It can be argued that the concept of a bargaining councils (formerly known as industrial councils) was introduced by General Jan Smuts in 1924 as a political ploy.   Smuts wanted to win back the support of Afrikaners, mainly those who worked on the gold mines, after the disastrous 1922 Rand Revolt where many white strikers were killed or injured.   Now there is speculation about the effectiveness of bargaining councils.

The report Bargaining councils ‘suffer crisis of relevance’ first published in Business Day yesterday by Ntsakisi Maswanganyi refers to the recent report of the South African Institute of Race Relations.


THE number of bargaining councils has declined from 77 in 1996 to 46 last year, suggesting there are now fewer institutions to broker wage deals between workers and employers, according to a report by the South African Institute of Race Relations on Monday.

The institute’s SA Survey 2012 monitors long-term trends in the country’s political, economic and social developments.

In a time when the effectiveness of bargaining councils is being questioned, the report showed there was a decline in the number of annual salary negotiations conducted through them.

Bargaining councils were empowered to negotiate and enforce collective agreements, prevent and resolve labour disputes, as well as decide what might be an issue for the purpose of a strike or lockout, the institute’s report said.

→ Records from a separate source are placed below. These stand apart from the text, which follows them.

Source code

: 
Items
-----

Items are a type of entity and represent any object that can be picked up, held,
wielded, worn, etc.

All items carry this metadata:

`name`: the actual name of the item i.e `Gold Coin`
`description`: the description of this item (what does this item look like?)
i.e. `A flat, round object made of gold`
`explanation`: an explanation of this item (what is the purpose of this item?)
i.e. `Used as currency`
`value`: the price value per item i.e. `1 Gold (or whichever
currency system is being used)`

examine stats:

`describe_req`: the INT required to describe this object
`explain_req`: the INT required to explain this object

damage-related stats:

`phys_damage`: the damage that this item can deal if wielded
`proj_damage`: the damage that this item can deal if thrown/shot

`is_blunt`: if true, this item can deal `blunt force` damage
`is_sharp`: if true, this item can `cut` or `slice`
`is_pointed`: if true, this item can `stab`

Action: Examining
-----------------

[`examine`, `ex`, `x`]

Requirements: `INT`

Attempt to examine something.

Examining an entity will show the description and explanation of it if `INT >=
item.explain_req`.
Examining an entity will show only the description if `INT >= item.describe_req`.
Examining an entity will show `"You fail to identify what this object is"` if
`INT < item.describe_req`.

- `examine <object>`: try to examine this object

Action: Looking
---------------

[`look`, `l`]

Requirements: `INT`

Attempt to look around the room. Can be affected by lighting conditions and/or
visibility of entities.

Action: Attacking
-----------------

Adcorp labour economist Loane Sharp said on Monday that bargaining councils were experiencing a crisis of relevance.   “Fewer and fewer employees are covered by bargaining councils.

“They are becoming unrepresentative.   We need to disband bargaining councils and let bargaining happen on a company by company basis,” he said.

The consequences of such agreements were often negative for small businesses.

Meanwhile, the report noted a significant decline in the number of registered trade unions in recent years.   There were 504 registered trade unions in 2002 with a total membership of 4.069-million.   This was down to just 200 unions with a membership of 3.058-million in 2010.

The 2008-9 period was characterised by a recession that led to the loss of more than a million jobs.   This could have negatively affected union membership.